== DOCUMENT EXTRACT ==
------------------------------------
M.membranacea bears a superficial resemblance to Electra pilosa, which has a similar colony form and colour. M. membranacea can be distinguished by its rectangular zooids, compared to the rounded zooids of E.pilosa. Zooids of E.pilosa also have a characteristic large central spine.
Species of Membranipora are easily confused with those of the related genus Conopeum. Membranipora species may be distinguished by the presence of a twinned ancestrula (the founding zooid), compared to the single ancestrula of Conopeum species. However, the ancestrula region is frequently missing from colonies, making this character insufficient to distinguish species. Conopeum reticulum has thicker calcification than Membranipora species. C. reticulum may also be distinguished from other littoral and sublittoral species in the same family by the presence of paired triangular chambers (kenozooids) at the end of each zooid.
Conopeum and Membranipora species also differ in their ecology. M. membranacea is the only species of its genus to occur in British waters, where it forms extensive colonies, normally on Laminaria. Membranipora tuberculata, which colonises Sargassum, and Membranipora tenuis, a tropical species, are, on rare occasions, washed up on south-western shores of the UK. Both of the British species of Conopeum colonise hard substrata or estuarine plants, but would not be expected to occur on marine algae.
------------------------------------
== GIVEN RECORDS ==
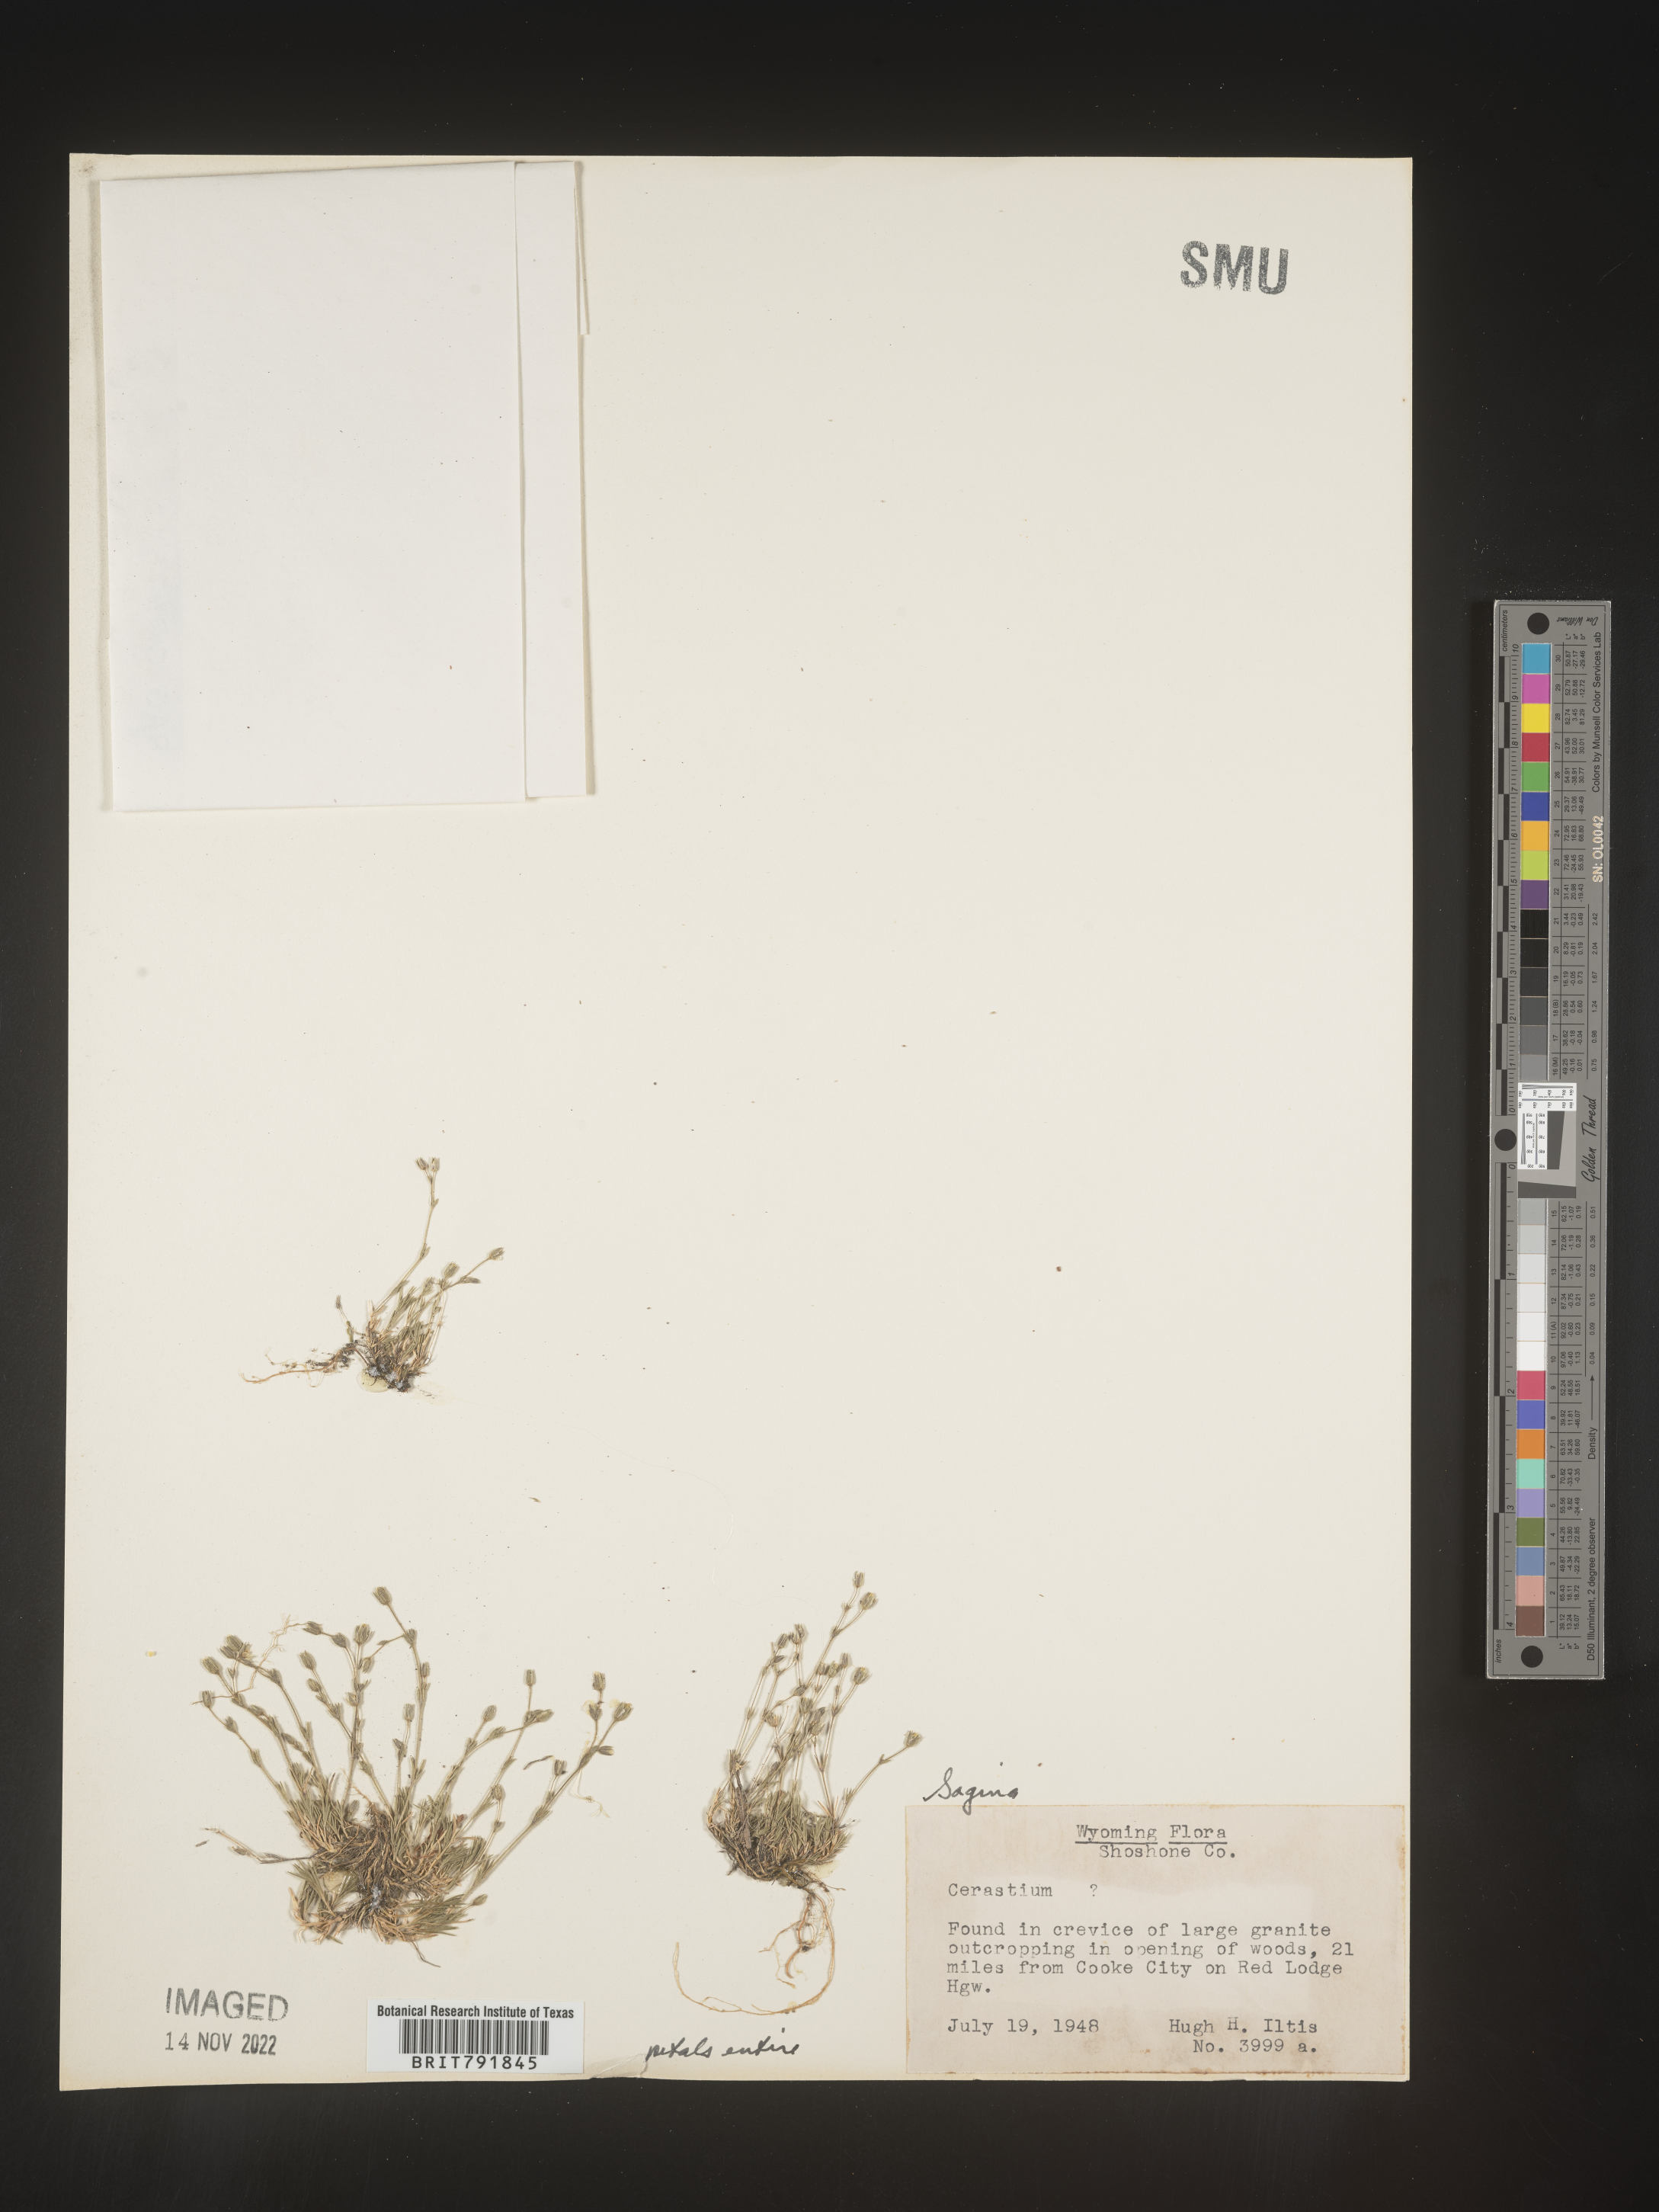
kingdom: Plantae
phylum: Tracheophyta
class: Magnoliopsida
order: Caryophyllales
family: Caryophyllaceae
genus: Sagina
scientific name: Sagina
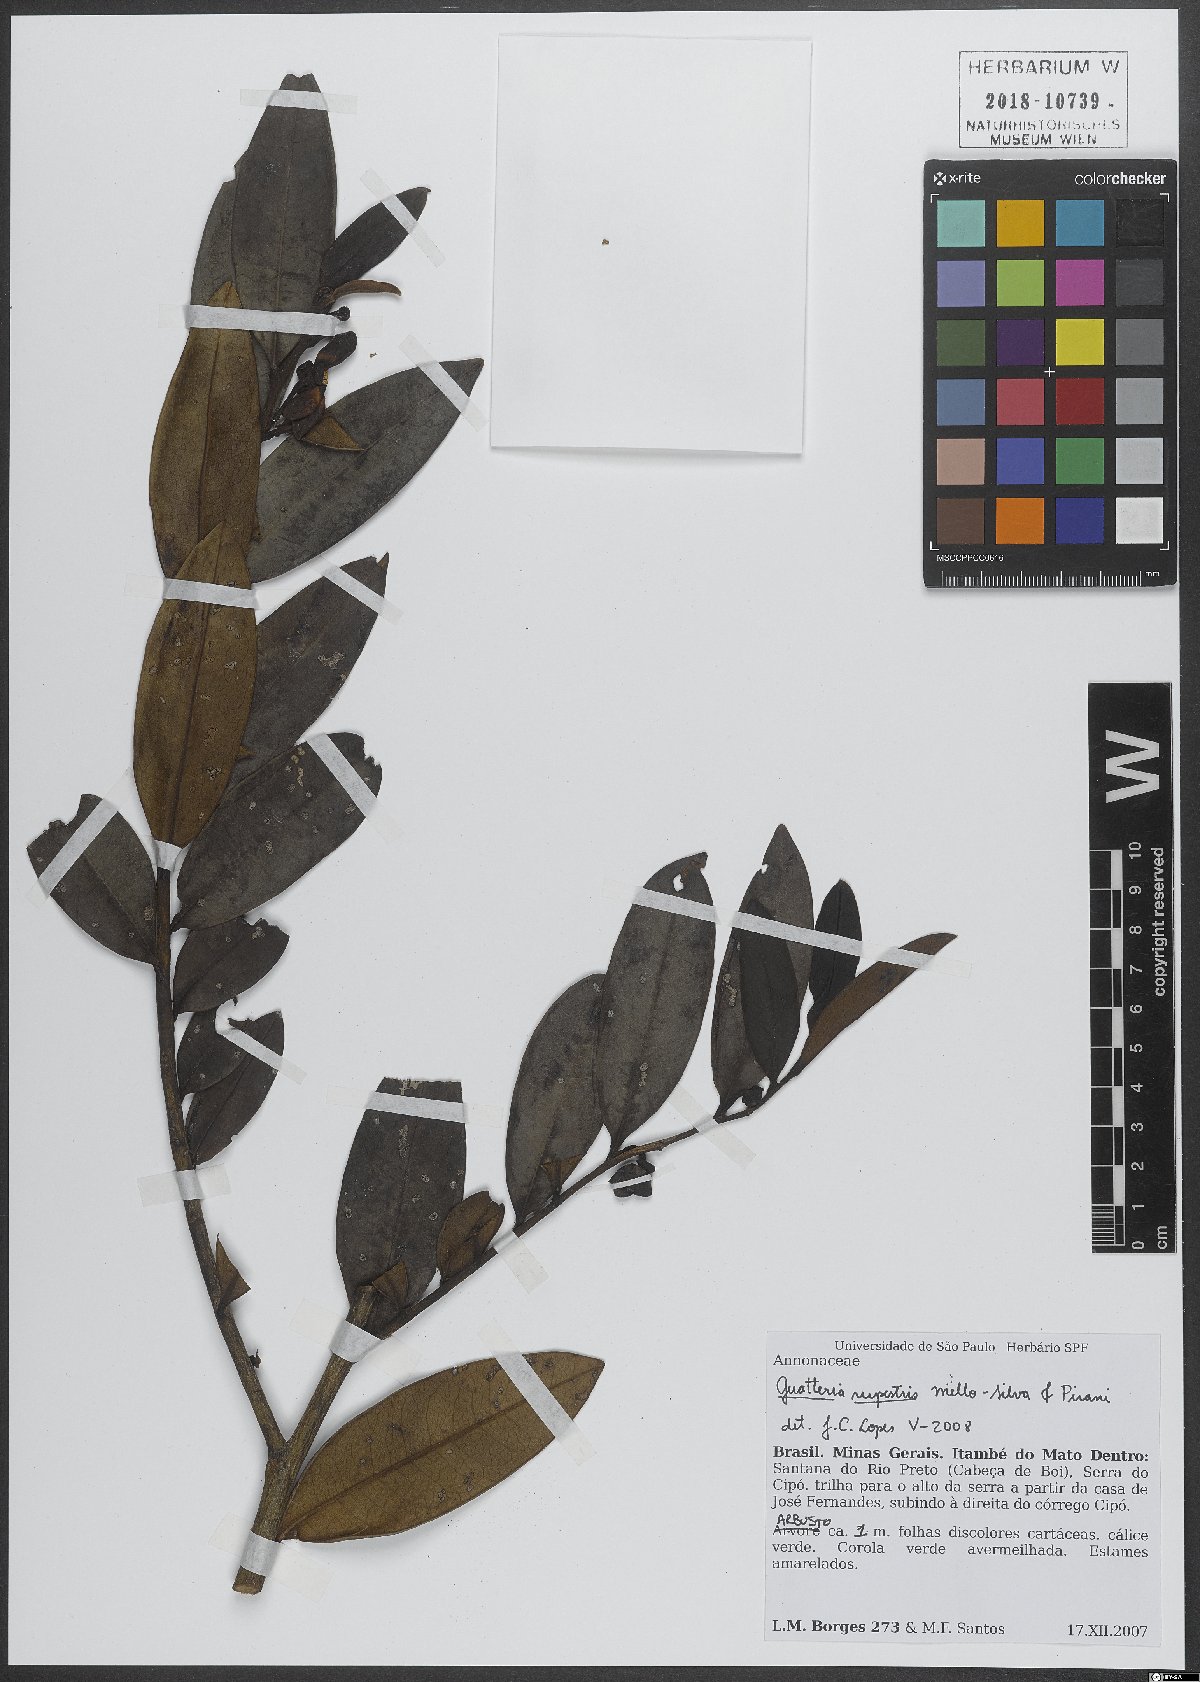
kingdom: Plantae
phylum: Tracheophyta
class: Magnoliopsida
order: Magnoliales
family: Annonaceae
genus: Guatteria
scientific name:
------------------------------------
== TASK OBJECTIVE ==
Turn the paragraph of the Membranipora identification text beginning "Conopeum and Membranipora species also differ" into a short bulleted list that keeps its main facts. The listing has no connection to the text on telling Membranipora apart from similar species.

== WORKED SOLUTION ==
- Conopeum and Membranipora species differ in their ecology.
- M. membranacea is the only Membranipora species found in British waters, where it forms extensive colonies, normally on Laminaria.
- Membranipora tuberculata, which colonises Sargassum, and the tropical Membranipora tenuis are rarely washed up on south-western UK shores.
- Both British Conopeum species colonise hard substrata or estuarine plants and would not be expected on marine algae.